Что он увидел и узнал? Увидел фильмы всех сортов, хорошие и плохие, в основном плохие. Был ввергнут в вихрь карнавального безумия, называемого кинематографом. В залах, на террасах, на пляжах и вечеринках – повсюду обнажалась голая суть этого искусства или индустрии, какого бы названия оно ни заслуживало. Здесь были все: художники и псевдохудожники, бизнесмены и мошенники, покупатели и продавцы, сплетники, шлюхи, порнографы, критики, прилипалы, герои года, неудачники года. И квинтэссенция всего, ради чего затевалась эта суматоха, – фильмы Бергмана и Бюнюэля, чистые и потрясающие.
– Итак, – повторила Энн, – что же ты узнал?
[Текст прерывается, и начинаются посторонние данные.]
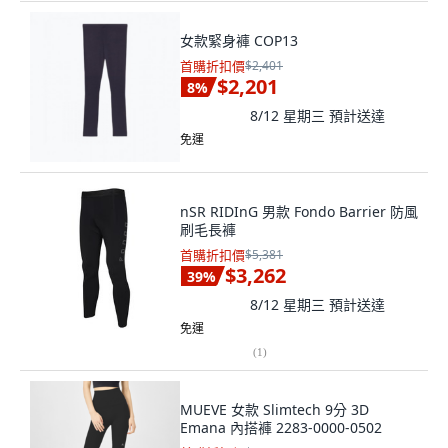
女款緊身褲 COP13
首購折扣價
$2,401
$2,201
8
%
8/12 星期三
預計送達
免運
nSR RIDInG 男款 Fondo Barrier 防風
刷毛長褲
首購折扣價
$5,381
$3,262
39
%
8/12 星期三
預計送達
免運
(
1
)
MUEVE 女款 Slimtech 9分 3D
Emana 內搭褲 2283-0000-0502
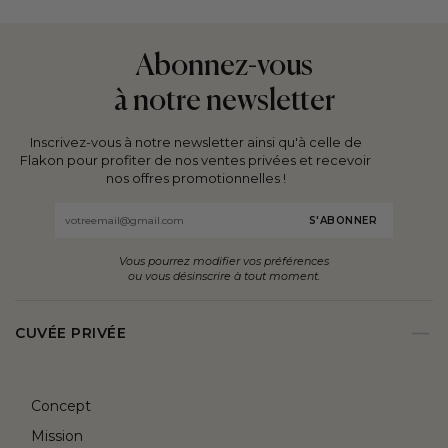
Abonnez-vous
à notre newsletter
Inscrivez-vous à notre newsletter ainsi qu'à celle de
Flakon pour profiter de nos ventes privées et recevoir
nos offres promotionnelles !
Email
Vous pourrez modifier vos préférences
ou vous désinscrire à tout moment.
CUVÉE PRIVÉE
Concept
Mission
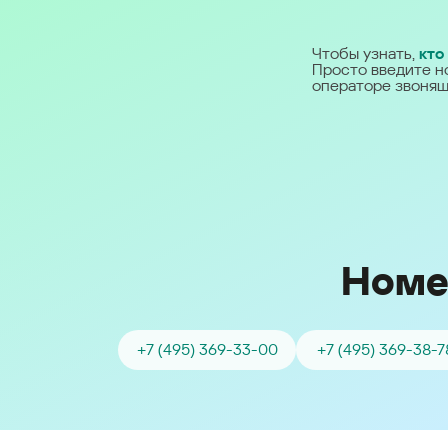
Ближний Восток
Чтобы узнать,
кто
Просто введите н
Middle East (English)
операторе звонящ
الشرق الأوسط (Arabic)
Номе
+7 (495) 369-33-00
+7 (495) 369-38-7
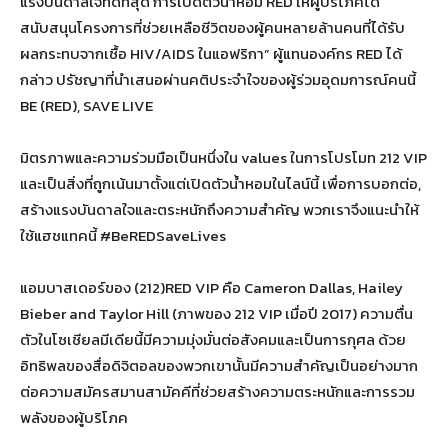
แรงบันดาลใจที่ดีที่สุด การเปิดตัวน้ำหอม RED ให้ผู้บริโภคได้
สนับสนุนโครงการที่ช่วยเหลือชีวิตของผู้คนหลายล้านคนที่ได้รับ
ผลกระทบจากเชื้อ HIV/AIDS ในแอฟริกา” ผู้แทนองค์กร RED ได้
กล่าว ปรัชญาที่นำเสนอผ่านคติประจำใจของผู้ร่วมอุดมการณ์คนนี้
BE (RED), SAVE LIVE
มิตรภาพและความร่วมมือเป็นหนึ่งใน values ในการโปรโมท 212 VIP
และเป็นสิ่งที่ถูกเน้นมาตั้งแต่เปิดตัวน้ำหอมในไลน์นี้ เพื่อการบอกต่อ,
สร้างแรงบันดาลใจและตระหนักถึงความสำคัญ พวกเราจึงแนะนำให้
ใช้แฮชแทคนี้ #BeREDSaveLives
แอมบาสเดอร์ของ (212)RED VIP คือ Cameron Dallas, Hailey
Bieber and Taylor Hill (ภาพของ 212 VIP เมื่อปี 2017) ความตื่น
ตัวในโซเชียลมีเดียนี้มีความมุ่งมั่นต่อสังคมและเป็นการกุศล ด้วย
อิทธิพลของสื่อดิจิตอลของพวกเขานั้นมีความสำคัญเป็นอย่างมาก
ต่อความสมัครสมานสามัคคีที่ช่วยสร้างความตระหนักและการรวม
พลังของผู้บริโภค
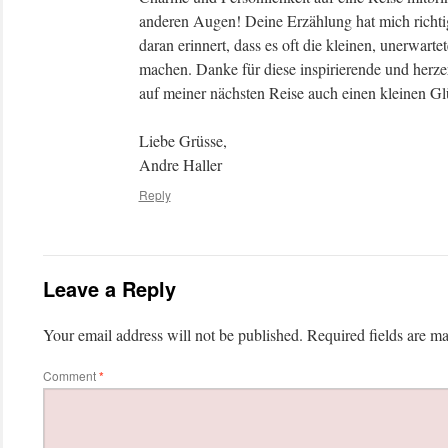
anderen Augen! Deine Erzählung hat mich richt
daran erinnert, dass es oft die kleinen, unerwart
machen. Danke für diese inspirierende und herze
auf meiner nächsten Reise auch einen kleinen Gl
Liebe Grüsse,
Andre Haller
Reply
Leave a Reply
Your email address will not be published.
Required fields are m
Comment
*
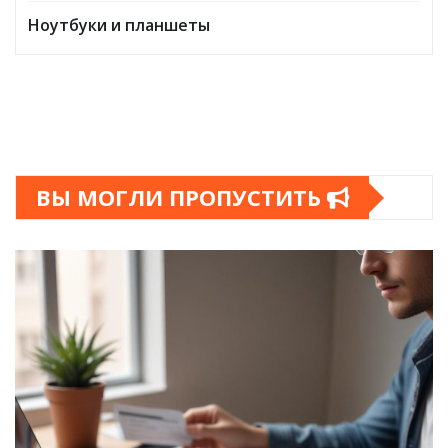
Ноутбуки и планшеты
ВЫ МОГЛИ ПРОПУСТИТЬ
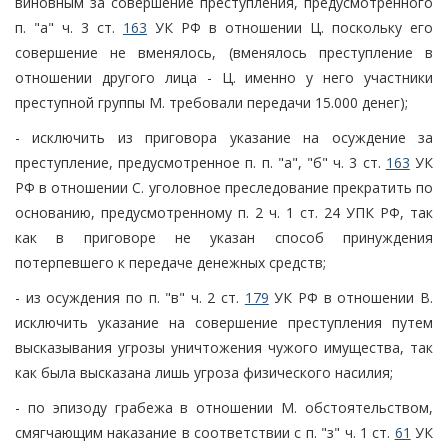
виновным за совершение преступления, предусмотренного
п. "а" ч. 3 ст.
163
УК РФ в отношении Ц. поскольку его
совершение не вменялось, (вменялось преступление в
отношении другого лица - Ц. именно у него участники
преступной группы М. требовали передачи 15.000 денег);
- исключить из приговора указание на осуждение за
преступление, предусмотренное п. п. "а", "б" ч. 3 ст.
163
УК
РФ в отношении С. уголовное преследование прекратить по
основанию, предусмотренному п. 2 ч. 1 ст. 24 УПК РФ, так
как в приговоре не указан способ принуждения
потерпевшего к передаче денежных средств;
- из осуждения по п. "в" ч. 2 ст.
179
УК РФ в отношении В.
исключить указание на совершение преступления путем
высказывания угрозы уничтожения чужого имущества, так
как была высказана лишь угроза физического насилия;
- по эпизоду грабежа в отношении М. обстоятельством,
смягчающим наказание в соответствии с п. "з" ч. 1 ст.
61
УК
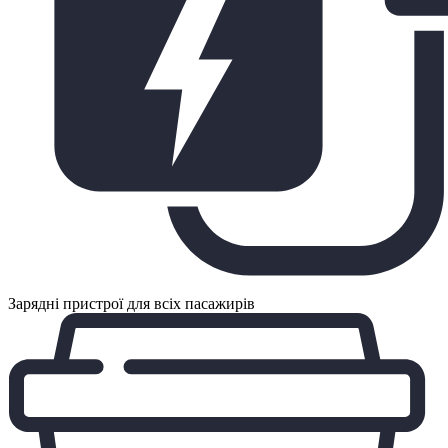
Зарядні пристрої для всіх пасажирів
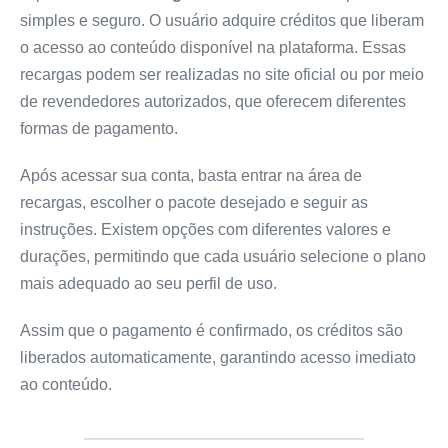
simples e seguro. O usuário adquire créditos que liberam
o acesso ao conteúdo disponível na plataforma. Essas
recargas podem ser realizadas no site oficial ou por meio
de revendedores autorizados, que oferecem diferentes
formas de pagamento.
Após acessar sua conta, basta entrar na área de
recargas, escolher o pacote desejado e seguir as
instruções. Existem opções com diferentes valores e
durações, permitindo que cada usuário selecione o plano
mais adequado ao seu perfil de uso.
Assim que o pagamento é confirmado, os créditos são
liberados automaticamente, garantindo acesso imediato
ao conteúdo.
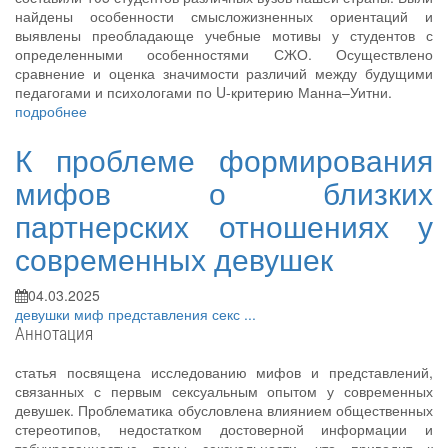
найдены особенности смысложизненных ориентаций и
выявлены преобладающе учебные мотивы у студентов с
определенными особенностями СЖО. Осуществлено
сравнение и оценка значимости различий между будущими
педагогами и психологами по U-критерию Манна–Уитни.
подробнее
К проблеме формирования
мифов о близких
партнерских отношениях у
современных девушек
04.03.2025
девушки
миф
представления
секс
...
Аннотация
статья посвящена исследованию мифов и представлений,
связанных с первым сексуальным опытом у современных
девушек. Проблематика обусловлена влиянием общественных
стереотипов, недостатком достоверной информации и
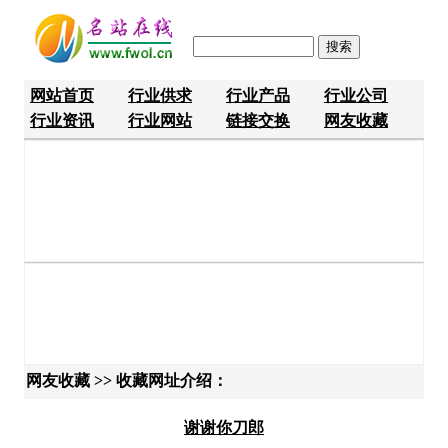
网站首页
行业供求
行业产品
行业公司
行业资讯
行业网站
链接交换
网友收藏
网友收藏 >> 收藏网址介绍：
谢谢你刀郎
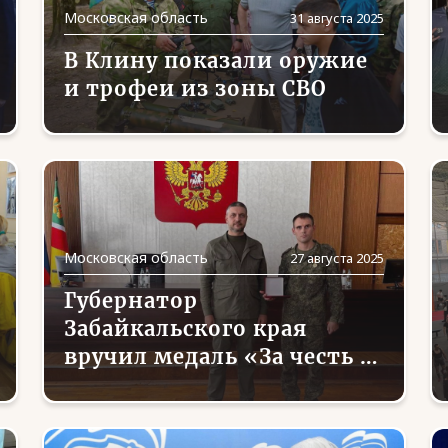
Московская область
31 августа 2025
В Клину показали оружие
и трофеи из зоны СВО
Московская область
27 августа 2025
Губернатор
Забайкальского края
вручил медаль «За честь и
мужество» ветерану СВО
из Подмосковья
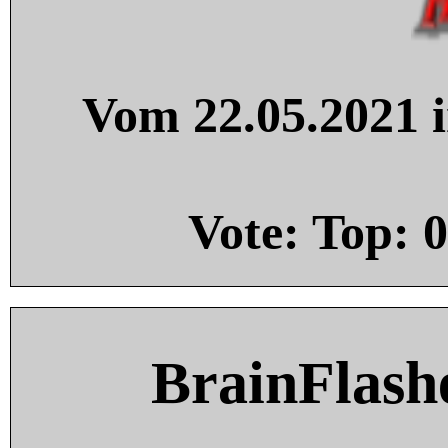
Vom 22.05.2021 i
Vote: Top:
0
BrainFlash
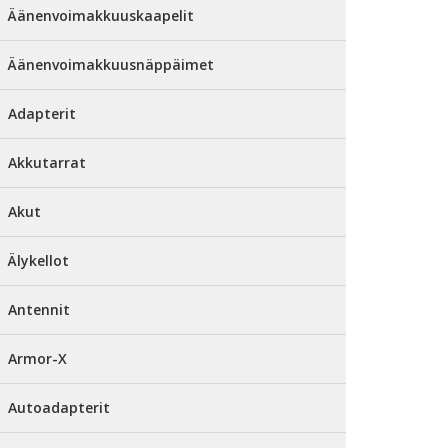
Äänenvoimakkuuskaapelit
Äänenvoimakkuusnäppäimet
Adapterit
Akkutarrat
Akut
Älykellot
Antennit
Armor-X
Autoadapterit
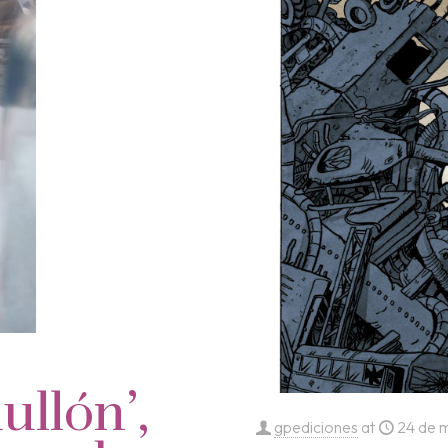
llón’,
gpediciones
at
24 de 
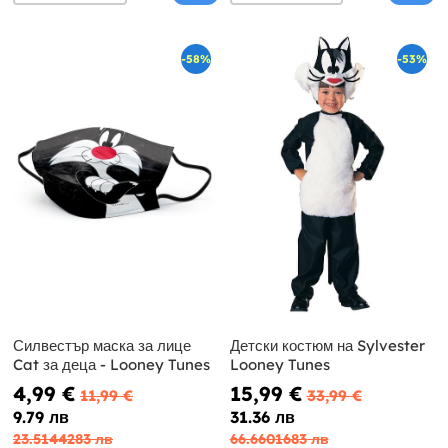
-58%
-53%
Силвестър маска за лице
Детски костюм на Sylvester
Cat за деца - Looney Tunes
Looney Tunes
4,99 €
15,99 €
11,99 €
33,99 €
9.79 лв
31.36 лв
23.5144283 лв
66.6601683 лв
– Боюсь, понял, что я навек опутан паутиной, называемой кино. Как наркоман. Когда я был маленьким, отец часто брал меня в бродвейские театры. Я сидел не шевелясь, ожидая, пока погаснут люстры и зажгутся огни рампы. И все время боялся: а вдруг этого не произойдет и рампа так и не зажжется. Но все шло своим чередом, и всегда наступал великий момент. Я стискивал кулаки от счастья и тревожился за людей, которых увижу на сцене, как только поднимется занавес. Только однажды в жизни я нагрубил отцу. Именно в такую минуту. Не помню, что он мне сказал, бесцеремонно вернув на землю, но я прошипел: «Папа, помолчи, пожалуйста!»
Наверное, он понял, потому что слова больше не сказал, а тут и огни начали медленно гаснуть. А теперь… теперь я ничего подобного в театрах не испытываю. Зато чувство это возвращается каждый раз, когда я покупаю билет в кино. Знаешь, для сорокавосьмилетнего человека совсем неплохо сохранить те же эмоции, что и в далекой молодости. Может, потому я и придумываю для кино всяческие извинения. Пытаюсь разумно объяснить все его омерзительные недостатки, низкопробность, отвращение, с которым я подчас выхожу из зала, убеждая себя, что одна хорошая картина оправдывает сотню плохих. Что игра стоит свеч.